Page 124 of Sin with Me

That night Callisto and I stayed up until sunrise the next morning. He told me things I’d only heard about in the whispers of my grandmother’s living room. Mafia families were a myth. A legend. The plot of a story told to peak the interest of curious children.

I learned that Carlos makes most of his money through online gambling. And even though it isn’t legal, due to him networking across state lines and overseas, I was thrilled to know he isn’t involved in drugs or prostitution. Callisto is what’s known as an enforcer, meaning when someone breaks the rules, Callisto is their consequence. He also offers protection to several local business owners, ensuring the overflow of crime that makes the city’s headlines doesn’t affect them.

That explains where he goes at night.

As much as his father tried to keep him sheltered from the family business, after watching his mother die just feet from him, Callisto wouldn’t take no for an answer. He wanted revenge. Justice. And he’s been at it ever since.

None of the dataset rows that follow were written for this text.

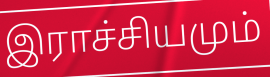
இராச்சியமும்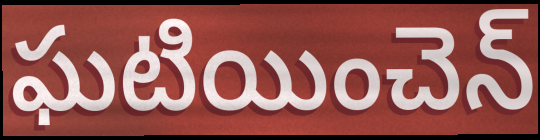
ఘటియించెన్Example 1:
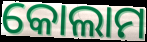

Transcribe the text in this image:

କୋଲାମ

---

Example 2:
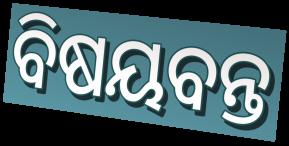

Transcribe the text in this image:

ବିଷୟବନ୍ତ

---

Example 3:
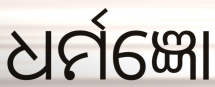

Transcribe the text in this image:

ଧର୍ମଜ୍ଞୋ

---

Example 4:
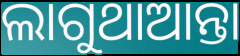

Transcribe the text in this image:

ଲାଗୁଥାଆନ୍ତା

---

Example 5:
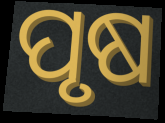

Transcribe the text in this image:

ପୃଷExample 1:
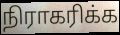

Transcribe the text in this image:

நிராகரிக்க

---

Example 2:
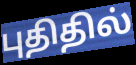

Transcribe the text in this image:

புதிதில்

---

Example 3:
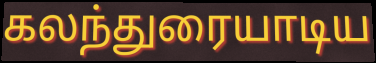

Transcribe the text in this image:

கலந்துரையாடிய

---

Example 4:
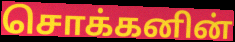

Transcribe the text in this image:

சொக்கனின்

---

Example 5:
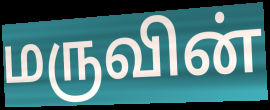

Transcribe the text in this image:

மருவின்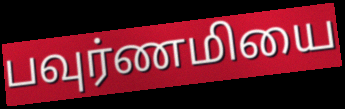
பவுர்ணமியை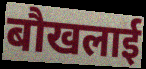
बौखलाईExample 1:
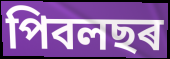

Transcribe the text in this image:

পিবলছৰ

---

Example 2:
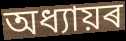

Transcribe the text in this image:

অধ্যায়ৰ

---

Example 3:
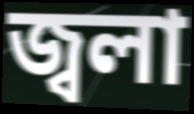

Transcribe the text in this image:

I learned he’s only actually had to kill, or burn as he calls it, four people in his seven years of working for his father. The rest of them learned their lesson in other ways. I don’t ask for details. I don’t need to know. He did confess to being responsible for ridding the world of Nathan Kress.

“He signed his death warrant when he put that shit in your car,” he told me, “I wanted to burn him just for being the cause of all your pain. My father advised against it. He worried it would start a war. But when he became a threat… The things he threatened to do to you… That was it. War or no war, he was a dead man.”

I can’t say I think less of him for it. If that piece of shit had ever cornered me, I was ready to do the same thing.

“I only hurt people who hurt other people. I need you to know that. Rapists, murderers, child molesters. People that slip through the cracks of the law. There has never been a single drop of innocent blood on my hands.”

“So, you really are like Batman.” I said, inciting a laugh that echoed through the room. I love seeing him laugh. I wish he’d do it more often. Maybe now that this weight has been lifted, he will.

“Yeah, baby. Just like Batman.”

Two weeks later, I’m signing papers on a loan to open my very own practice. I’m hoping to get a response soon from the ad I placed for a partner. I currently occupy the spot at the end of the bar at Suppato’s while I wait for Callisto to get back from a meeting.

“I always knew there was a thing,” Jaxon says as he slides a martini across the polished wood.

I stir the drink with my tiny straw and roll my eyes at him. With the first sip of its lemony sweetness, the stress of the day slowly begins to wash away.

“Don’t you know it’s bad bar etiquette to stir your drink?” he adds with a grin.

I’m so glad there are no hard feelings between us. Jaxon is a really good friend and now that things with Callisto are pretty much a done deal, I spend a lot of time here when I’m not working. No more abnormally perfect females waiting their turn for a shot at my man. When he told me that most of them were only sent there as an offer of appreciation for a job well done, you’d have thought he just told me cheesecake doesn’t have calories. I let him know very quickly how I felt about women being offered up as thank you gifts. He just laughed and reminded me that those women were always politely sent on their way.

My thumb nervously runs across the indented circle on my phone. 6:45. Callisto is uncharacteristically late. He’s never late. I shift anxiously in my seat.

“Another martini?” Jaxon asks.

“I think I’m good for now.”

He looks across the bar at me with wide eyes then shakes his head and continues wiping down glasses.

We’re supposed to be meeting Brynn and her flavor of the week at a new wine place in the warehouse district. So, I’m trying to take it easy on the hard stuff. It’s her birthday, and there’s no way I’m getting out of it.

The cordless phone rings, and Jaxon eyes me curiously as he listens to the voice on the other end.

“Carlos needs you in his office,” he says, “Now.”

My first thought is that he’s having another stroke, so I move as quickly as I can to get back there. As soon as I open the door, my stomach drops. Callisto is covered in blood, standing in front of Carlos’ desk, next to a man.

I recognize that man.

Jeeves.

“I need you to fix him. I wouldn’t ask if it weren’t important,” Callisto says, his eyes focused on Jeeves.

“You’re bleeding.”

I’m not worried about the other man. All I can see is Callisto’s blood-soaked shirt.

“It’s not mine,” he says, his eyes dark and cold, “Help him, baby. Please.”

Jeeves is peering up at me through bloodshot eyes. The blood has drained from his face, and his breathing is rapidly slowing. He’s going into shock.